The latter’s disapproval was silenced by his sudden death, aged eighteen, in November 1612. Although the relationship between the King and his heir had become tense, owing to Henry’s support for Sir Walter Raleigh, his strident Protestantism, and general popularity, it was a terrible personal blow to both James and Anne.
Memory of his son’s disapproval did nothing to cool James’ affection for Carr, who by 1613 was Earl of Somerset and Lord Chamberlain.

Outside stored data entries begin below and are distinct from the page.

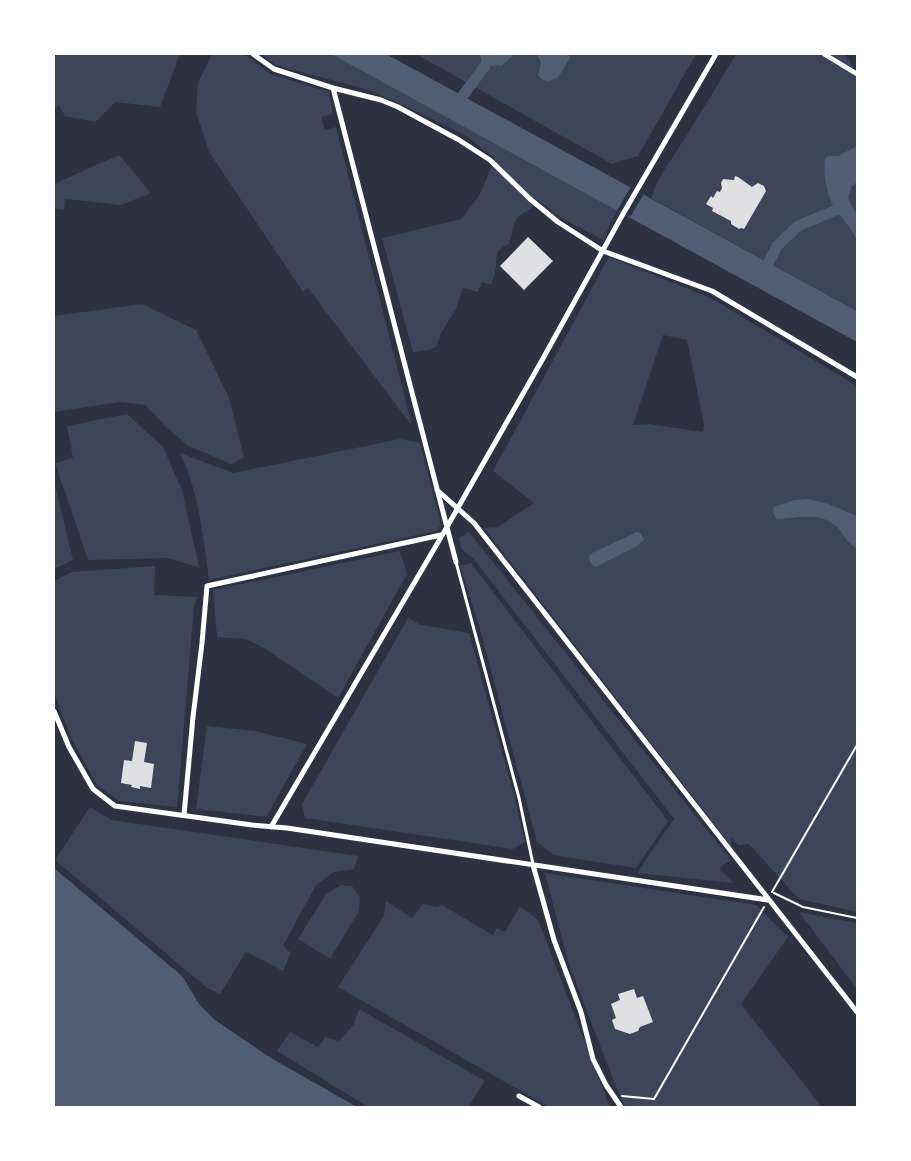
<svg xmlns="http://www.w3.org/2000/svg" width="911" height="1161" font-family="Commissioner,sans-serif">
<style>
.green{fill:#3c4559;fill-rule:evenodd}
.water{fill:#4f5d75}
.pier{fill:#2d3142}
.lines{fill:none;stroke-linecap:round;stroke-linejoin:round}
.canal{stroke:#4f5d75;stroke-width:11}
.building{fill:#e0e0e3}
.path{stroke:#fff;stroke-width:2}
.service{stroke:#fff;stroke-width:3}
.pedestrian{stroke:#fff;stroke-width:4.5}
.minor{stroke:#fff;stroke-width:5}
</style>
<rect width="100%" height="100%" fill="#2d3142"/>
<path class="green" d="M 54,54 L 180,54 L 160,107 L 115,102 L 95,122 L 65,116 L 59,105 L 54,110 Z
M 212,54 L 244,54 L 271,74 L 329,92 L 333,114 L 321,117 L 325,130 L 336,127 L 412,426 L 308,288 L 303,292 L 209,152 L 196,112 L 198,83 Z
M 262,54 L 331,54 L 617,210 L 603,240 L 563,219 L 533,197 L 535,204 C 531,211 524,211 519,216 C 512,223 513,235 509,244 C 491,252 499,257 495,272 C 494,277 492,281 491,285 L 482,282 L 478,292 L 463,288 L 456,309 L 441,333 L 436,347 L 428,350 L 413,352 L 382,238 L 462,219 L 480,194 L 495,158 L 465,135 L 401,104 L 369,90 L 275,65 Z
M 416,54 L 476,54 L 481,57 L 489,68 L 496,65 L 502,66 L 515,54 L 536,54 L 552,79 L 558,78 L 570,58 L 569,54 L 696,54 L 638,156 L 612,164 Z
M 736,54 L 845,54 L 857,73 L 857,311 L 651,198 C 657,178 672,159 683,141 C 701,112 719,83 736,54 Z
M 119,155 L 151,193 L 121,205 L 65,199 L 64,210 L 54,209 L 54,184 Z
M 609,257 L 711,298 L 857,386 L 857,912 L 799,899 L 749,844 L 738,845 L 731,837 L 731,846 L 484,528 L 498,527 L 534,503 L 493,471 ZM 663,335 L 687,340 L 704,425 L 703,432 L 649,424 L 633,425 Z
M 142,304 L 196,330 L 229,398 L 244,458 L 231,464 L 189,446 L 167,428 L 145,405 L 120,402 L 54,412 L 54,316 Z
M 127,414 L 163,447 L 182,490 L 199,567 L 167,558 L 88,560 L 55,463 L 73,458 L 67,426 Z
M 400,439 L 420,443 L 441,525 L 436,531 L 209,580 C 203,537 199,492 180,453 L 233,473 Z
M 54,481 L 73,560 L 54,569 Z
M 469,532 L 731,860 L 719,868 L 733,883 L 637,873 L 674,819 L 473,558 L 462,550 L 459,538 Z
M 400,551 L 407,574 L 338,698 L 264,648 L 246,639 L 217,637 L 213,590 Z
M 471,563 L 668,821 L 636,868 L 553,855 L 537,842 L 481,633 L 460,566 Z
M 155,566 L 154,595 L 197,597 L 194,607 L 177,807 L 119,801 L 97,785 L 71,738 L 54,693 L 54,581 L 72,572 Z
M 408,618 L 421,625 L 469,633 L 513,791 L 525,842 L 513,849 L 305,818 L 302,804 Z
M 207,726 L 255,731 L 307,744 L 266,817 L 196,809 Z
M 90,807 L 112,820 L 358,856 L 354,869 L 334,872 L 316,885 L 283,946 L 291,953 L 283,971 L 246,952 L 220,994 L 207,988 L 55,860 Z
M 545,873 L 756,905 L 788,937 L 741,1004 L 822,1107 L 625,1107 L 616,1087 L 568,962 Z
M 341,885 L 352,886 L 360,897 L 359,911 L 330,959 L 298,939 L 326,894 Z
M 386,901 L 412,918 L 423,904 L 436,907 L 442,905 L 493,935 L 497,928 L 505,932 L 520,906 L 538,920 L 610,1107 L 549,1107 L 338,987 L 384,916 Z
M 799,912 L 857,923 L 857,989 Z
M 359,1009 L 485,1081 L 468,1107 L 368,1107 L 277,1051 L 290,1032 L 318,1047 L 325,1037 L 339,1041 L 354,1024 Z"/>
<path class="water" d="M 331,54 L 386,54 L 857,311 L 857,342 Z
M 476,54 L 515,54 L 502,66 C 495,64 490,68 482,66 L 481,57 Z
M 536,54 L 569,54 L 570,58 L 558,78 L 553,79 L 549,82 L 543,80 L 538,75 L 541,62 Z
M 857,146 L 857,182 L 852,186 L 848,198 L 857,215 L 857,241 C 852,228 845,222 837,212 C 827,198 823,175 825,158 L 829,156 L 838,156 Z
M 808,499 L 828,504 L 857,516 L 857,549 C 853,546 849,543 846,539 C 843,535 840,529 836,526 C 818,511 797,519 776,519 L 773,512 L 774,507 L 795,500 Z
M 637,532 L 641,534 L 644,540 L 637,546 L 598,566 L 594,567 L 590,562 L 589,556 L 592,553 Z
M 54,868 L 183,977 L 199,1004 L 215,1020 L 271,1058 L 357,1107 L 54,1107 Z"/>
<path class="pier" d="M 631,187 L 644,194 L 630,217 L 617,210 Z"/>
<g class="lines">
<path class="canal" d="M 455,106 L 485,66
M 763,274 L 777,246 L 798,226 L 836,210"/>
</g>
<path class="building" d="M 735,176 L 738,177 L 752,187 L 758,183 L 764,186 L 766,191 L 744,229 L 741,228 L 739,229 L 731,224 L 731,221 L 712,211 L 713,208 L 706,204 L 711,196 L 713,198 L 717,191 L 720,192 L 722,188 L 721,183 L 723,179 L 734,180 Z
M 528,237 L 553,261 L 524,290 L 500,266 Z
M 135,741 L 147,743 L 144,762 L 154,764 L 151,788 L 140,786 L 140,789 L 131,787 L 132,785 L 121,783 L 124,760 L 132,761 Z
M 634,989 L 637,998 L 643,996 L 653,1022 L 640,1027 L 638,1031 L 630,1034 L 615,1029 L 612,1020 L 616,1018 L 611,1004 L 620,1000 L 618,994 Z"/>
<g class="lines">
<path class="path" d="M 772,892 L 857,745
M 774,893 L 803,907 L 857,918
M 622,1096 L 654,1099 L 764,907"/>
<path class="service" d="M 456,562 L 519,798 L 533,864"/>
<path class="pedestrian" d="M 824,54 L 857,74"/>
<path class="minor" d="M 253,54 L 274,69 L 333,88 L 381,100 L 398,107 L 459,140 L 490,160 L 530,199 L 558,222 L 603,251 L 712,291 L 857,377
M 333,88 L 456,562
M 437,490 L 474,523 L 857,1012
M 54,711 L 69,747 L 93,789 L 115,806 L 252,825 L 287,828 L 768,900
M 184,815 L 193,717 L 202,643 L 207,586 L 441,535
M 271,827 L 447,527 L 541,362 L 623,214 L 716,54
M 533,865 L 554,940 L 581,1012 L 593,1059 L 606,1085 L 621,1107
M 519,1096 L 539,1107"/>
</g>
<rect width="911" height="1161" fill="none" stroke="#ffffff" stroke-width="110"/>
</svg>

Over the next few years, as Salisbury’s influenced waned – mainly because he was fighting a rear-guard action to contain James’ spendthrift habits which were leaving the Crown enormously indebted and in need of Parliamentary support for funding – Somerset’s mastery grew. Somerset himself was not personally disliked – he was of a pleasant disposition, devoted to James, and not inclined to factionalism – yet his influence and his control of preferment was profoundly resented.
Eventually, Somerset could not stand aloof from court faction – on the one side, Northampton, Suffolk and the other Howards, and on the other, his own oldest friend, Sir Thomas Overbury, who aligned with a reforming group in Parliament. Matters came to a head when Somerset fell deeply in love with Lady Frances Devereux (nee Howard), wife of the Earl of Essex, and daughter of the Earl of Suffolk. The Essex’ had been married aged 13 and 14, but had not consummated their union. Apparently the earl, no matter how often he bedded with his wife, could not summon up the necessary enthusiasm to perform.
By 1613, Somerset was Frances’ lover, and the two hoped for an annulment of the Essex marriage, so they could marry. Overbury counselled Somerset strongly against it, criticising Frances as a ‘base woman’. The Howards, of course, were keen for the marriage to take place.
James himself wanted Somerset to have his way, and interfered unduly with the Ecclesiastical Commission set up to judge whether the Essex marriage could be annulled. In due course, Frances was free, but she and her family deeply resented Overbury’s interference, and she arranged his murder. For a full account of this scandalous story, see Anne Somerset’s ‘Unnatural Murder’.
Somerset had been shown so much favour by James that he began to be careless about pleasing his royal master, and by August 1614, a new young man was being talked of as very much in the King’s eye – George Villiers.
Whilst Somerset might have faded gently into the background, the discovery in 1615 that Overbury had been murdered led to a trial in which both Somerset and his wife were found guilty. She was pardoned but they both remained in the Tower for seven years. He adamantly refused to admit to any involvement. In 1622 they were released from prison, and in 1624 Somerset received a pardon. He lived more or less in obscurity until his death in 1645.